On Wednesday, Ducey issued an executive order aimed at protecting those most at risk of COVID-19: the elderly and immuno-compromised. Among other things, the order requires nursing home and assisted living facilities to implement visitor policies including enhanced symptom checks for visitors and workers.
Later on Wednesday evening, Arizona State University announced it will transition from in-person classes to online instruction. The change goes into effect Monday, March 16. Classes will continue on an online basis for two weeks, at which point the school will "assess where things stand with COVID-19," ASU President Michael Crow said in an email to students.
Northern Arizona University and Grand Canyon University have since followed suit. Meanwhile, a handful of schools across the state have closed due to concerns over the spread of the virus.
COVID-19 spreads through the air when an infected person coughs or sneezes. Symptoms appear within two to 14 days after exposure and consist of fever, cough, runny nose, or difficulty breathing. Those at highest risk for contracting the virus have traveled to an area where the virus is spreading, or have come into close contact with a person who is diagnosed as having COVID-19.
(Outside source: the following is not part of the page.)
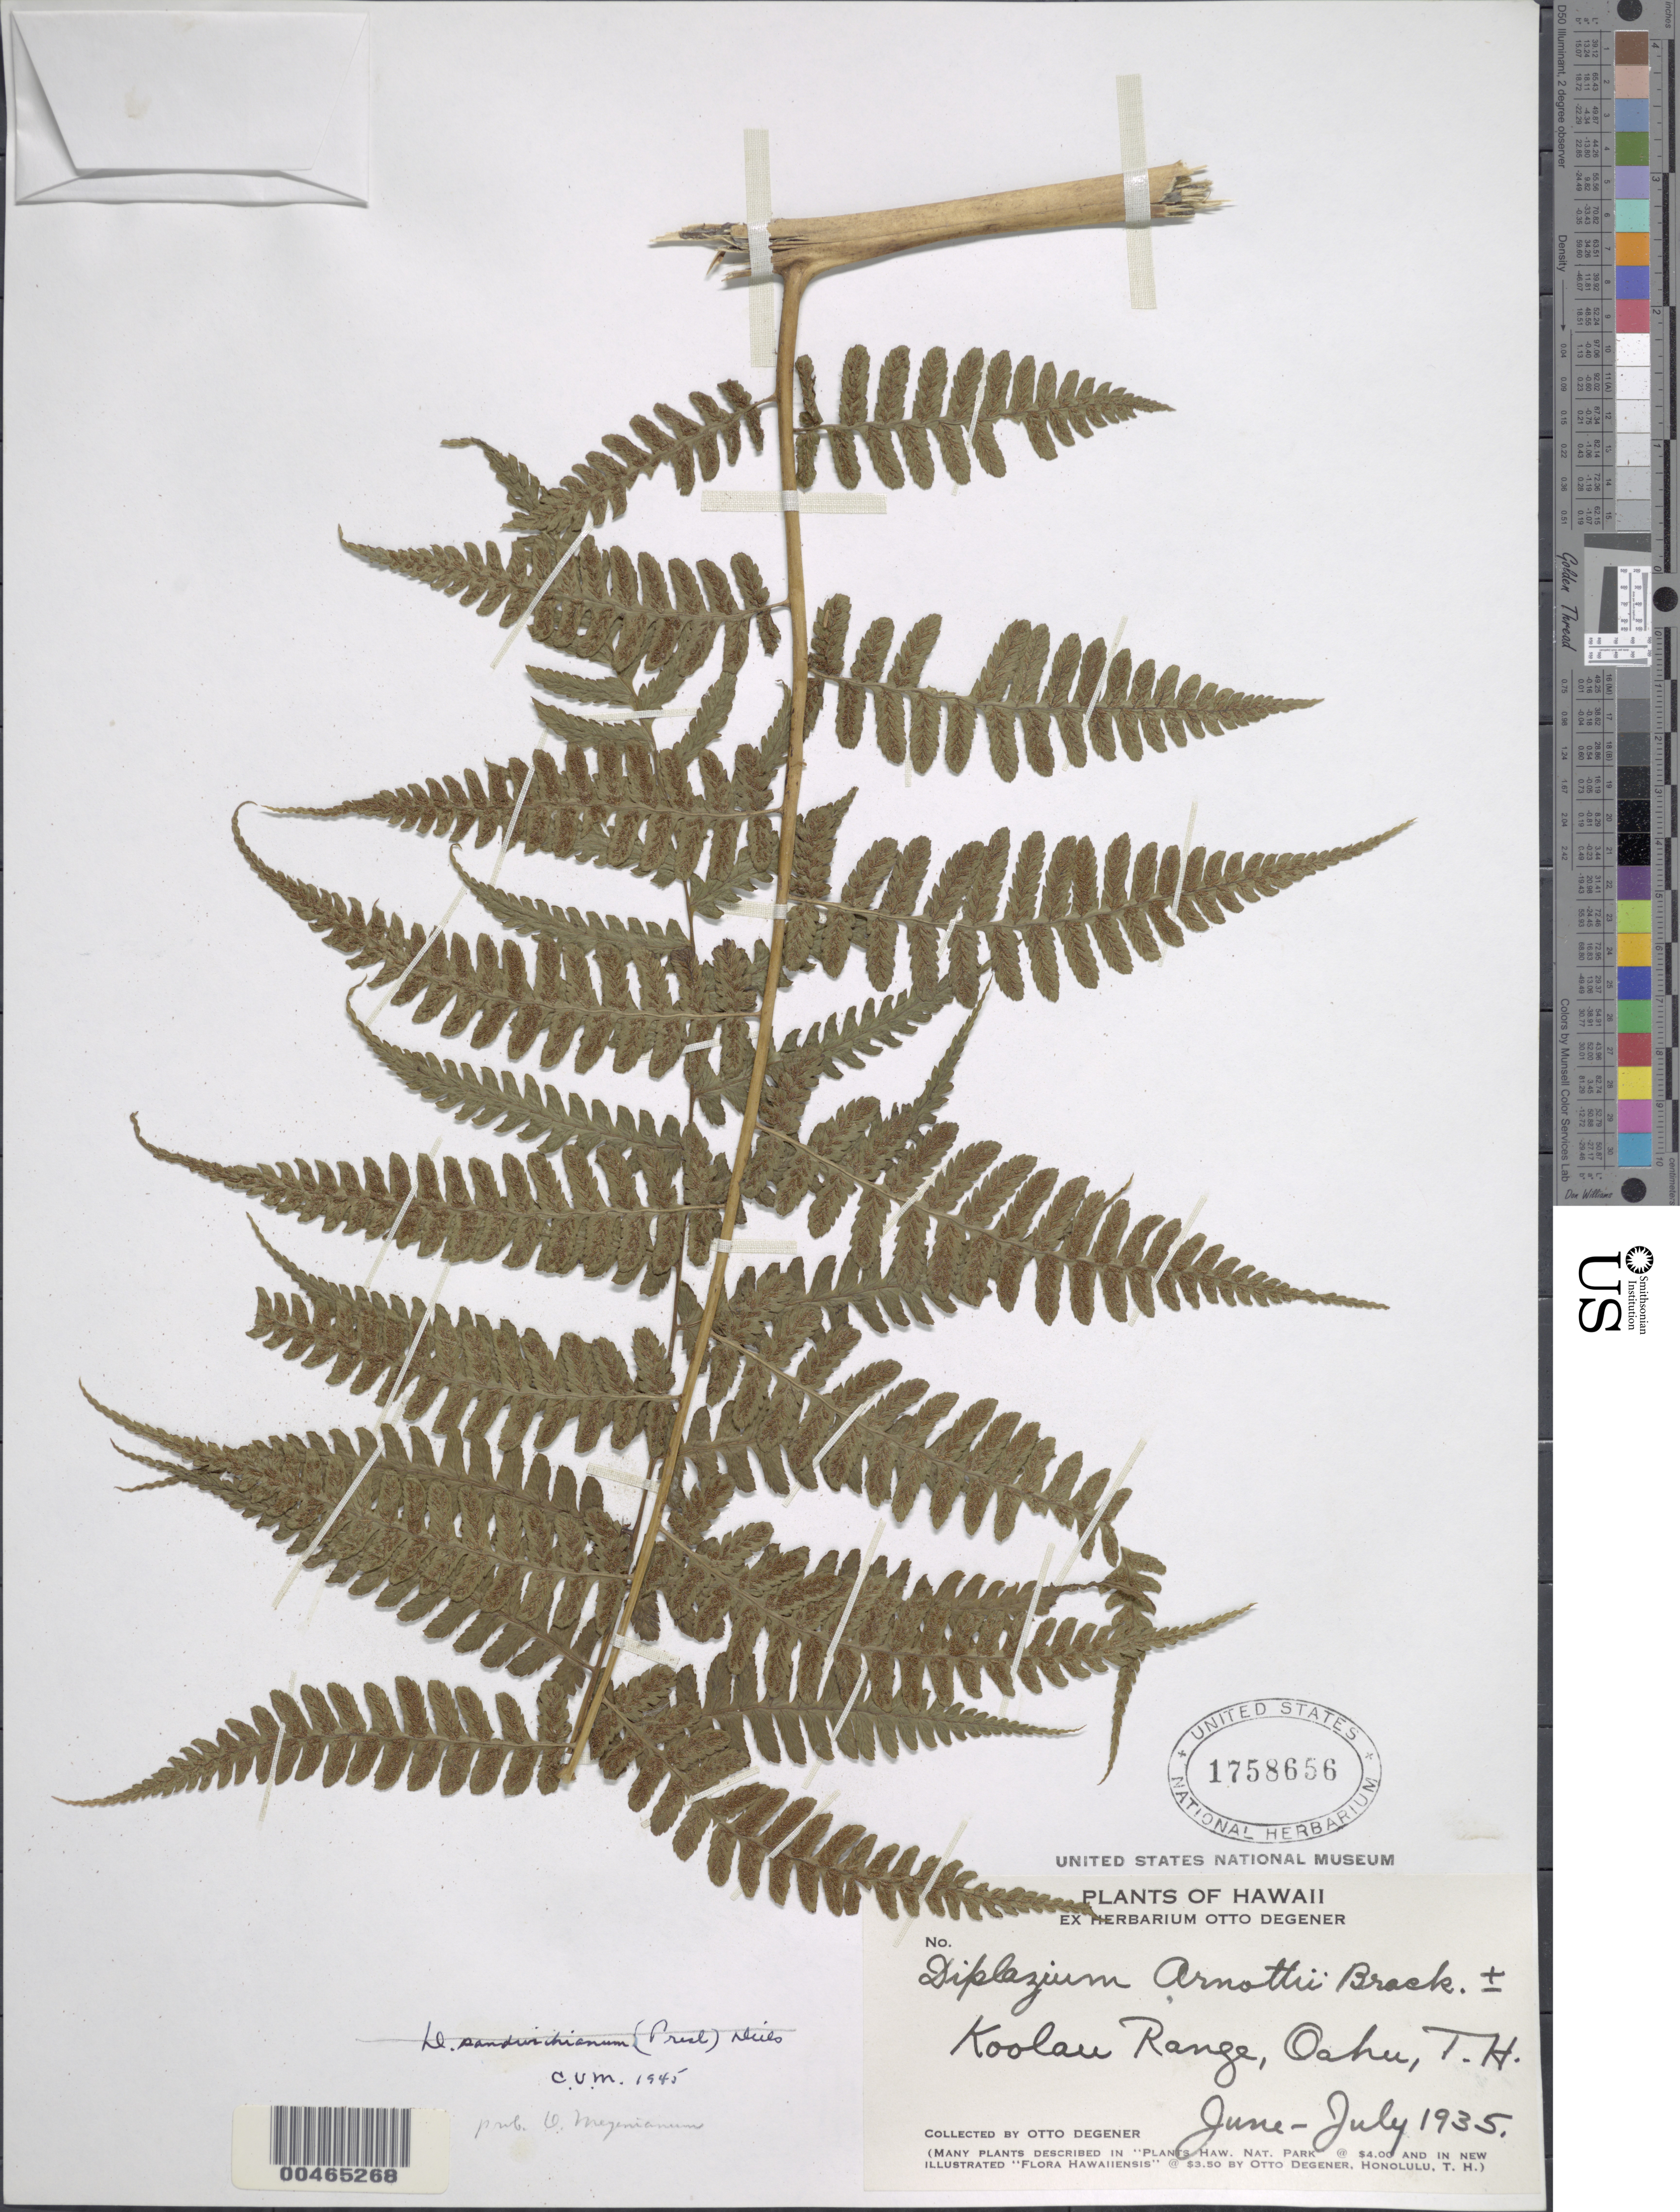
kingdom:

The best way to prevent COVID-19 and other respiratory diseases is to:
• Avoid close contact with people who are sick.
• Avoid touching your eyes, nose, and mouth.
• Stay home when you are sick.
• Cover your cough or sneeze with a tissue, then throw the tissue in the trash.
• Clean and disinfect frequently touched objects and surfaces using a regular household cleaning spray or wipe.
• Wash your hands often with soap and water for at least 20 seconds. If soap and water are not readily available, use an alcohol-based hand sanitizer.